---- Records supplied

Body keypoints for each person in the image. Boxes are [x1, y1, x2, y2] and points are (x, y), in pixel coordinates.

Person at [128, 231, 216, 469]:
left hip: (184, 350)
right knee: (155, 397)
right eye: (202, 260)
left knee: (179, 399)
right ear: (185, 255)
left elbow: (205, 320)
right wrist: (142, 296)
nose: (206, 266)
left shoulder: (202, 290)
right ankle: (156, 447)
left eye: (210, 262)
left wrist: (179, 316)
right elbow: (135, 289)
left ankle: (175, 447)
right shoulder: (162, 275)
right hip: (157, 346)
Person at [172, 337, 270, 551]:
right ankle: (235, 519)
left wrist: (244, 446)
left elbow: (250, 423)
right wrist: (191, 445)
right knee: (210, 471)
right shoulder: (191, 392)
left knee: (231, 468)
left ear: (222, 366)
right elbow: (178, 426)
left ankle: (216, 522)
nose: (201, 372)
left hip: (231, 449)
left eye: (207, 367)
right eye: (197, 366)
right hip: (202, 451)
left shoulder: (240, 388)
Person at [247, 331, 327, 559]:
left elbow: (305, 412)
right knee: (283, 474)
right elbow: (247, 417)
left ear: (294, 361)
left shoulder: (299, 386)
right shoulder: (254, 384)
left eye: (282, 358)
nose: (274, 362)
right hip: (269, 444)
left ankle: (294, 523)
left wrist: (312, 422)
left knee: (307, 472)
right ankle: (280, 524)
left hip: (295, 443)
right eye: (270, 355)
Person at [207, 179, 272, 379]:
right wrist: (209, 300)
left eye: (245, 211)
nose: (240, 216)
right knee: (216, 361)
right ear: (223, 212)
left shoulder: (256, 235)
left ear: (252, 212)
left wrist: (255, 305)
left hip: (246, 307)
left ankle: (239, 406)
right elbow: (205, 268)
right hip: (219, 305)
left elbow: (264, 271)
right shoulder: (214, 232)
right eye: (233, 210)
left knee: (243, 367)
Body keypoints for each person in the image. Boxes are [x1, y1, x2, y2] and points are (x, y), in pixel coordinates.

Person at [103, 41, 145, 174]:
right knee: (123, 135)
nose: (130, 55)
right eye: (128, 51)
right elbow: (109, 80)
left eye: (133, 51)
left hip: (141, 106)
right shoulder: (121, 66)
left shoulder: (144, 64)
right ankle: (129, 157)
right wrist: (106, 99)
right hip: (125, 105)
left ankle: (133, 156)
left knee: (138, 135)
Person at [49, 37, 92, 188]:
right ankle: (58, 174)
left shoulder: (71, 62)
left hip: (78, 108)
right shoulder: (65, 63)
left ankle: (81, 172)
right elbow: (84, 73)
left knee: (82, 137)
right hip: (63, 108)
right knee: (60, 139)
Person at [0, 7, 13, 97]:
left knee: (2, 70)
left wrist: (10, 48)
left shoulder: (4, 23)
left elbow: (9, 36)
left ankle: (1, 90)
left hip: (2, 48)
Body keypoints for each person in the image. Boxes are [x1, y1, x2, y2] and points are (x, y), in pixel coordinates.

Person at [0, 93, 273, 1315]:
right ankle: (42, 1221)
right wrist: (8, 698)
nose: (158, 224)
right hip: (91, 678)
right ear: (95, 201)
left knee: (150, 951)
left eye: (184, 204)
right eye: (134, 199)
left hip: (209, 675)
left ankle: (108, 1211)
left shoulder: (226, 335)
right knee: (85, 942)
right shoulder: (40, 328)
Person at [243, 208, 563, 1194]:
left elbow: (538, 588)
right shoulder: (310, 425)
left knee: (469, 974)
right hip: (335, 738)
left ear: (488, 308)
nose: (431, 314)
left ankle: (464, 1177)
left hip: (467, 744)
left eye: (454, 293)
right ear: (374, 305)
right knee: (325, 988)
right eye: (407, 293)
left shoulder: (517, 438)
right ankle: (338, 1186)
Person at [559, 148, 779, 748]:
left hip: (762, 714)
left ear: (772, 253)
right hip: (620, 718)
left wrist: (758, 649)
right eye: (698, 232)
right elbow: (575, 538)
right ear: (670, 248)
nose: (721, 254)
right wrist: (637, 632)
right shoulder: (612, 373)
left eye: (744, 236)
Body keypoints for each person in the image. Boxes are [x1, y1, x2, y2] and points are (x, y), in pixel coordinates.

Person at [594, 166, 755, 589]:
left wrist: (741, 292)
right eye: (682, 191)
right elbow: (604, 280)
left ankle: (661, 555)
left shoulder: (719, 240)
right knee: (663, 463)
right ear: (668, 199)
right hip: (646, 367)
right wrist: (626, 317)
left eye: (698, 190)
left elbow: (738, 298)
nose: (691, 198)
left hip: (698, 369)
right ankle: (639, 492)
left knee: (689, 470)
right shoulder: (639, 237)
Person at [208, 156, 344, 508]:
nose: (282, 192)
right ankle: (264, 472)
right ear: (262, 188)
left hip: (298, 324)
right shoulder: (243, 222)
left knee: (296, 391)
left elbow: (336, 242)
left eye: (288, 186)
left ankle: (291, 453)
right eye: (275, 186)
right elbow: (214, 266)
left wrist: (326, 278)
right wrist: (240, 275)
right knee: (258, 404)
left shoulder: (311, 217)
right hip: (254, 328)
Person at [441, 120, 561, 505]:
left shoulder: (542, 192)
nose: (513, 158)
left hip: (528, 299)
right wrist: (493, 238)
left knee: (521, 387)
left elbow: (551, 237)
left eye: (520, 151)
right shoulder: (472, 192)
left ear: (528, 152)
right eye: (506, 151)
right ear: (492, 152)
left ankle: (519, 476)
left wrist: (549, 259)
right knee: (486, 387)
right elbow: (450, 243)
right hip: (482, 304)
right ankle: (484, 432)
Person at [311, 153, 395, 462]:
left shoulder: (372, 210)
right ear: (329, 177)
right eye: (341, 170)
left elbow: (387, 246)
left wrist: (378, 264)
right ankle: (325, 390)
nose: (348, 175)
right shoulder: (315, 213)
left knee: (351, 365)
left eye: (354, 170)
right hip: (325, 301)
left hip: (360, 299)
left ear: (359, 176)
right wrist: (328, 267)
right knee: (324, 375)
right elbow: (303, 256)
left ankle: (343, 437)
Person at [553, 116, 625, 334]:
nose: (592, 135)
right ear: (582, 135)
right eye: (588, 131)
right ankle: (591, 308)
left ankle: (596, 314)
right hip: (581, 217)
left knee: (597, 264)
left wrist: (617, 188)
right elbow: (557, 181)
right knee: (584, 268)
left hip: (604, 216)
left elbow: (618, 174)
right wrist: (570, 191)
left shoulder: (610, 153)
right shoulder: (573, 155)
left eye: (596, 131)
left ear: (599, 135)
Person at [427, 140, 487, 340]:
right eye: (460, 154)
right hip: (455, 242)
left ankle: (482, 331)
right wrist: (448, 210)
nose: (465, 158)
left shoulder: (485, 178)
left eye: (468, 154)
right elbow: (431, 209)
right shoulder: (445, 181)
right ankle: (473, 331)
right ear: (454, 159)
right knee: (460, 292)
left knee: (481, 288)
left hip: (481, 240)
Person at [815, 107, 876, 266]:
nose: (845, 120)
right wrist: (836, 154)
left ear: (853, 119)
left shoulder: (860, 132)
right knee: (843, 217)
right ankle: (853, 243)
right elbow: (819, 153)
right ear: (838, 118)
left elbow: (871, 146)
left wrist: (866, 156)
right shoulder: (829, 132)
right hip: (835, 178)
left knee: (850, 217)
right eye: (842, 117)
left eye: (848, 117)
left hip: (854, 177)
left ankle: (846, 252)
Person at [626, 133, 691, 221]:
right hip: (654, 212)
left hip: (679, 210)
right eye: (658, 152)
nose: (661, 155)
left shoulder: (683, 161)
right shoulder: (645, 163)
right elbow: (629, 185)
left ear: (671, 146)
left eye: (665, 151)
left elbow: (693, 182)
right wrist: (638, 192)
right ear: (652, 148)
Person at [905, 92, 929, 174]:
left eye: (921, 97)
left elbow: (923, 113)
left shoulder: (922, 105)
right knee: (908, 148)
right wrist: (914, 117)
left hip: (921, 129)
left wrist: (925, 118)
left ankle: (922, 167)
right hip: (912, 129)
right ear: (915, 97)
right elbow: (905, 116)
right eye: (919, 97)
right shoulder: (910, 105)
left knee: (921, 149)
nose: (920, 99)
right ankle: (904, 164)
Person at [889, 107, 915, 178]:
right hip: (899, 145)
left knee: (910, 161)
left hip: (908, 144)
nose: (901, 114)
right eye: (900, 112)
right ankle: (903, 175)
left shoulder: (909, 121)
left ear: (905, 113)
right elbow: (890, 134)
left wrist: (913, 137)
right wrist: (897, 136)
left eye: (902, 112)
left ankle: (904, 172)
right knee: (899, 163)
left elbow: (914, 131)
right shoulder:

--------

● **Aim of the exercise**
Begin with the line that has "left elbow: (693, 182)" in the listing above and end after the line that has "right ear: (915, 97)"; output those lines exactly.

● **Exercise output**
left elbow: (693, 182)
right wrist: (638, 192)
right ear: (652, 148)
Person at [905, 92, 929, 174]:
left eye: (921, 97)
left elbow: (923, 113)
left shoulder: (922, 105)
right knee: (908, 148)
right wrist: (914, 117)
left hip: (921, 129)
left wrist: (925, 118)
left ankle: (922, 167)
right hip: (912, 129)
right ear: (915, 97)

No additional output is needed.